Start of Extracted text

Re: [E] Re: Using Quantile sketches for additive metrics

Alexander Saydakov Mon, 23 May 2022 09:49:07 -0700

This seems to be a convoluted way of computing the sum of all values. This
is an additive metric, easy to compute exactly, no sketches needed.


On Sun, May 22, 2022 at 5:56 AM vijay rajan <vijay.sankar.ra...@gmail.com>
wrote:

> Hi folks (And Lee),
>
> I think I have found what I was looking for in quantile sketches though I
> am not able to formulate error bounds for the same.
> I should have raised a PR request but I am going to write the code here.
> The code below estimates the volume of the quantile sketche based on the
> example
> https://datasketches.apache.org/docs/Quantiles/QuantilesJavaExample.html
> <https://urldefense.com/v3/__https://datasketches.apache.org/docs/Quantiles/QuantilesJavaExample.html__;!!Op6eflyXZCqGR5I!CL-lHnjU1bAay6Rk9U0ORoIKw-HDloG81s_Kve9k0arHZpZRyLYDHO0iJGTgIHqo-4SrlYoii5ErA1X6UVOv50QOcuzs$>
> .
>
> The assumption is that the values put in the sketch are all greater than
> 0. It kind of works like this.
> 1. Get 100 quantiles using getQuantiles.
> 2. Get Histogram percentage numbers
> 3. The average of the boundaries of the quantiles(getMinValue and
> getMaxValue for the extremities)  will be used with getN to estimate the
> volume.
>
> Code is straightforward. I think this was what I was looking for and
> honestly I do not care if the max and min values are really extreme
> compared to the rest of the numbers as my use case is supposed to remove
> outliers.
>
> private static double estimateVolume(DoublesSketch sketch) {
>     double retVal = 0.0;
>     int n = 100;
>
>     double [] quantiles = sketch.getQuantiles(n);
>     int totalItems = sketch.getRetainedItems();
>     double [] histogramCounts = new double[n];
>
>     //Arrays.sort(quantiles);
>     histogramCounts = sketch.getPMF(quantiles);
>
>     //compute the volume
>     retVal += histogramCounts[0] * sketch.getN() * ((sketch.getMinValue() +  
> quantiles[0]) / 2);
>     for (int i = 1; i < n-1; i++) {
>         retVal += histogramCounts[i] * sketch.getN() * (( quantiles[i-1]+  
> quantiles[i]) / 2);
>     }
>     retVal += histogramCounts[n-1] * sketch.getN() * ((sketch.getMaxValue() + 
>  quantiles[n-1]) / 2);
>
>     return retVal;
> }
>
>
>
> Regards
> Vijay
>
>
>
>
>
> On Mon, May 2, 2022 at 10:10 PM Will Lauer <wla...@yahooinc.com> wrote:
>
>> OK, this is interesting. I've got some concerns and questions that I've
>> put inline below.

End of Extracted text
Start of Material shown

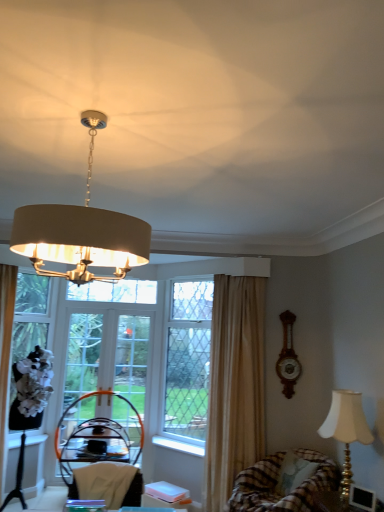
Question: Relative to beige fabric curtain at center, is white glass screen door at center, which is the 2th screen door in right-to-left order, in front or behind?

Choices:
 (A) behind
 (B) front

Answer: (A)

Question: Considering the positions of white glass screen door at center, which is the 2th screen door in right-to-left order, and beige fabric curtain at center in the image, is white glass screen door at center, which is the 2th screen door in right-to-left order, wider or thinner than beige fabric curtain at center?

Choices:
 (A) wide
 (B) thin

Answer: (B)

Question: Considering the real-world distances, which object is closest to the white fabric armchair at lower center, the 2th armchair in the back-to-front sequence?

Choices:
 (A) black woven armchair at center, the second armchair positioned from the top
 (B) wooden clock at right
 (C) gold metallic lampshade at lower right, the 2th lamp in the front-to-back sequence
 (D) clear glass window screen at left, the second window screen positioned from the right
 (E) clear glass window screen at center, marked as the second window screen in a left-to-right arrangement

Answer: (C)

Question: Estimate the real-world distances between objects in this image. Which object is closer to the clear glass door at center, which is the first screen door from right to left?

Choices:
 (A) clear glass window screen at center, acting as the 1th window screen starting from the right
 (B) clear glass window screen at left, the second window screen positioned from the right
 (C) white glass screen door at center, which is the 2th screen door in right-to-left order
 (D) white wood window sill at lower left, the 1th window sill in the left-to-right sequence
 (E) matte beige lampshade at upper center, which is the 2th lamp in back-to-front order

Answer: (C)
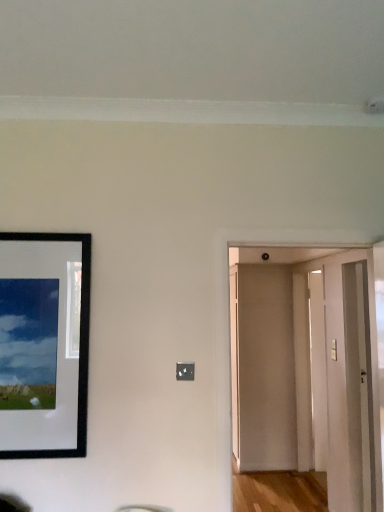
In order to face white glossy door at right, the second door from the back, should I rotate leftwards or rightwards?

You should rotate right by 16.810 degrees.

Find the location of a particular element. white glossy door at right, which appears as the 2th door when viewed from the front is located at coordinates (318, 371).

In order to click on black matte picture frame at left in this screenshot , I will do `click(44, 344)`.

What do you see at coordinates (279, 355) in the screenshot? I see `white wooden door at center, which is counted as the 1th door, starting from the front` at bounding box center [279, 355].

What do you see at coordinates (263, 367) in the screenshot? I see `beige matte door at center, marked as the 3th door in a front-to-back arrangement` at bounding box center [263, 367].

I want to click on transparent glass door at right, so click(349, 388).

Identify the location of white glossy door at right, the second door from the back. This screenshot has height=512, width=384. (318, 371).

Considering the relative sizes of white glossy door at right, the second door from the back, and white wooden door at center, the 3th door in the back-to-front sequence, in the image provided, is white glossy door at right, the second door from the back, thinner than white wooden door at center, the 3th door in the back-to-front sequence,?

→ Correct, the width of white glossy door at right, the second door from the back, is less than that of white wooden door at center, the 3th door in the back-to-front sequence.

Is white glossy door at right, which appears as the 2th door when viewed from the front, located outside white wooden door at center, the 3th door in the back-to-front sequence?

Absolutely, white glossy door at right, which appears as the 2th door when viewed from the front, is external to white wooden door at center, the 3th door in the back-to-front sequence.

Which is more to the left, white glossy door at right, which appears as the 2th door when viewed from the front, or white wooden door at center, the 3th door in the back-to-front sequence?

Result: Positioned to the left is white wooden door at center, the 3th door in the back-to-front sequence.

Is white glossy door at right, which appears as the 2th door when viewed from the front, facing towards transparent glass door at right?

Yes, white glossy door at right, which appears as the 2th door when viewed from the front, is oriented towards transparent glass door at right.

How far apart are white glossy door at right, which appears as the 2th door when viewed from the front, and transparent glass door at right?

white glossy door at right, which appears as the 2th door when viewed from the front, is 50.60 centimeters from transparent glass door at right.

Who is bigger, white glossy door at right, which appears as the 2th door when viewed from the front, or transparent glass door at right?

Bigger between the two is transparent glass door at right.

Is white glossy door at right, the second door from the back, beside transparent glass door at right?

white glossy door at right, the second door from the back, is not next to transparent glass door at right, and they're not touching.

Looking at this image, would you say transparent glass door at right is a long distance from beige matte door at center, marked as the 3th door in a front-to-back arrangement?

Yes, transparent glass door at right and beige matte door at center, marked as the 3th door in a front-to-back arrangement, are located far from each other.

From the image's perspective, which one is positioned lower, transparent glass door at right or beige matte door at center, placed as the 1th door when sorted from back to front?

beige matte door at center, placed as the 1th door when sorted from back to front, appears lower in the image.

Who is taller, transparent glass door at right or beige matte door at center, marked as the 3th door in a front-to-back arrangement?

With more height is beige matte door at center, marked as the 3th door in a front-to-back arrangement.

From the picture: Is the surface of beige matte door at center, marked as the 3th door in a front-to-back arrangement, in direct contact with transparent glass door at right?

No, beige matte door at center, marked as the 3th door in a front-to-back arrangement, is not next to transparent glass door at right.

From the image's perspective, count 1st doors downward from the transparent glass door at right and point to it. Please provide its 2D coordinates.

[(263, 367)]

Is beige matte door at center, placed as the 1th door when sorted from back to front, to the left or to the right of transparent glass door at right in the image?

In the image, beige matte door at center, placed as the 1th door when sorted from back to front, appears on the left side of transparent glass door at right.

Considering the sizes of beige matte door at center, marked as the 3th door in a front-to-back arrangement, and transparent glass door at right in the image, is beige matte door at center, marked as the 3th door in a front-to-back arrangement, bigger or smaller than transparent glass door at right?

beige matte door at center, marked as the 3th door in a front-to-back arrangement, is smaller than transparent glass door at right.

In terms of size, does white wooden door at center, the 3th door in the back-to-front sequence, appear bigger or smaller than transparent glass door at right?

Considering their sizes, white wooden door at center, the 3th door in the back-to-front sequence, takes up more space than transparent glass door at right.

Image resolution: width=384 pixels, height=512 pixels. What are the coordinates of `glass door behind the white wooden door at center, the 3th door in the back-to-front sequence` in the screenshot? It's located at (349, 388).

Based on the photo, is white wooden door at center, the 3th door in the back-to-front sequence, facing away from transparent glass door at right?

white wooden door at center, the 3th door in the back-to-front sequence, is not turned away from transparent glass door at right.

Is white wooden door at center, the 3th door in the back-to-front sequence, facing towards black matte picture frame at left?

No, white wooden door at center, the 3th door in the back-to-front sequence, is not oriented towards black matte picture frame at left.

From a real-world perspective, is white wooden door at center, which is counted as the 1th door, starting from the front, physically below black matte picture frame at left?

Indeed, from a real-world perspective, white wooden door at center, which is counted as the 1th door, starting from the front, is positioned beneath black matte picture frame at left.

Is white wooden door at center, which is counted as the 1th door, starting from the front, shorter than black matte picture frame at left?

No.

Is white wooden door at center, which is counted as the 1th door, starting from the front, with black matte picture frame at left?

No, white wooden door at center, which is counted as the 1th door, starting from the front, is not in contact with black matte picture frame at left.

From the black matte picture frame at left, count 2nd door to the right and point to it. Please provide its 2D coordinates.

[(263, 367)]

Which of these two, beige matte door at center, placed as the 1th door when sorted from back to front, or black matte picture frame at left, stands taller?

Standing taller between the two is beige matte door at center, placed as the 1th door when sorted from back to front.

Considering the relative sizes of beige matte door at center, marked as the 3th door in a front-to-back arrangement, and black matte picture frame at left in the image provided, is beige matte door at center, marked as the 3th door in a front-to-back arrangement, wider than black matte picture frame at left?

Indeed, beige matte door at center, marked as the 3th door in a front-to-back arrangement, has a greater width compared to black matte picture frame at left.

Are beige matte door at center, marked as the 3th door in a front-to-back arrangement, and black matte picture frame at left located far from each other?

beige matte door at center, marked as the 3th door in a front-to-back arrangement, is far away from black matte picture frame at left.

The width and height of the screenshot is (384, 512). What are the coordinates of `door that is the 2nd object located above the white glossy door at right, the second door from the back (from the image's perspective)` in the screenshot? It's located at (279, 355).

I want to click on glass door located in front of the white glossy door at right, the second door from the back, so click(x=349, y=388).

Based on their spatial positions, is beige matte door at center, marked as the 3th door in a front-to-back arrangement, or black matte picture frame at left further from transparent glass door at right?

black matte picture frame at left.

Considering their positions, is white wooden door at center, which is counted as the 1th door, starting from the front, positioned further to transparent glass door at right than beige matte door at center, placed as the 1th door when sorted from back to front?

beige matte door at center, placed as the 1th door when sorted from back to front, lies further to transparent glass door at right than the other object.

When comparing their distances from black matte picture frame at left, does white wooden door at center, the 3th door in the back-to-front sequence, or white glossy door at right, the second door from the back, seem closer?

white wooden door at center, the 3th door in the back-to-front sequence.

Which object lies further to the anchor point transparent glass door at right, white wooden door at center, the 3th door in the back-to-front sequence, or white glossy door at right, which appears as the 2th door when viewed from the front?

white wooden door at center, the 3th door in the back-to-front sequence, is further to transparent glass door at right.

When comparing their distances from transparent glass door at right, does black matte picture frame at left or white wooden door at center, which is counted as the 1th door, starting from the front, seem further?

black matte picture frame at left is further to transparent glass door at right.

Looking at the image, which one is located further to black matte picture frame at left, beige matte door at center, marked as the 3th door in a front-to-back arrangement, or white wooden door at center, which is counted as the 1th door, starting from the front?

Among the two, beige matte door at center, marked as the 3th door in a front-to-back arrangement, is located further to black matte picture frame at left.

From the image, which object appears to be nearer to white wooden door at center, the 3th door in the back-to-front sequence, beige matte door at center, placed as the 1th door when sorted from back to front, or transparent glass door at right?

beige matte door at center, placed as the 1th door when sorted from back to front, is closer to white wooden door at center, the 3th door in the back-to-front sequence.

When comparing their distances from white wooden door at center, the 3th door in the back-to-front sequence, does black matte picture frame at left or beige matte door at center, placed as the 1th door when sorted from back to front, seem further?

black matte picture frame at left.

Find the location of a particular element. The image size is (384, 512). door between transparent glass door at right and beige matte door at center, marked as the 3th door in a front-to-back arrangement, in the front-back direction is located at coordinates (318, 371).

Locate an element on the screen. The image size is (384, 512). glass door located between black matte picture frame at left and white glossy door at right, which appears as the 2th door when viewed from the front, in the depth direction is located at coordinates coord(349,388).

Locate an element on the screen. glass door positioned between white wooden door at center, the 3th door in the back-to-front sequence, and beige matte door at center, placed as the 1th door when sorted from back to front, from near to far is located at coordinates (349, 388).

Where is `glass door between black matte picture frame at left and beige matte door at center, placed as the 1th door when sorted from back to front, in the front-back direction`? This screenshot has width=384, height=512. glass door between black matte picture frame at left and beige matte door at center, placed as the 1th door when sorted from back to front, in the front-back direction is located at coordinates (349, 388).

End of Material shown

__Problem details__:
Please extend the email thread on using quantile sketches for additive metrics, starting right after its last line.

__Written response__:
>>
>> Will
>>
>>
>>
>> Will Lauer
>>
>>
>> Senior Principal Architect, Audience & Advertising Reporting
>>
>> Data Platforms & Systems Engineering
>>
>>
>> M 508 561 6427
>>
>> Champaign Office
>>
>> 1908 S. First St
>>
>> Champaign, IL 61822
>>
>>
>>
>> On Mon, May 2, 2022 at 9:19 AM vijay rajan <vijay.sankar.ra...@gmail.com>
>> wrote:
>>
>>> Thanks Lee. Please find my answers inline below in blue. I think you
>>> will find my use case very interesting. My next endeavor would be to make a
>>> decision tree with entropy / gini impurity measures with sketches. I am
>>> amazed at some of the results I have gotten. You may find this quite
>>> interesting.
>>>
>>> On Sun, May 1, 2022 at 12:55 AM leerho <lee...@gmail.com> wrote:
>>>
>>>> Vijay,
>>>> Sorry about the delay in getting back to you.
>>>>
>>>> There is some critical information missing from your description and
>>>> that is the domain of what you are sketching.
>>>> I presume that it is User-IDs, otherwise it doesn't make sense.
>>>> If this is the case I think the solution can be achieved in a couple of
>>>> ways.  Going forward with this assumption:
>>>>
>>>
>>>> Your raw data would look something like this:
>>>>
>>>>> {UserID, AgeGroup, Gender, Country, Impressions, Clicks, AdSpend}
>>>>
>>>>
>>>>
>>> Actually it would be an event_id instead of user_Id. The domain for the
>>> data is a hypothetical online advertising summary.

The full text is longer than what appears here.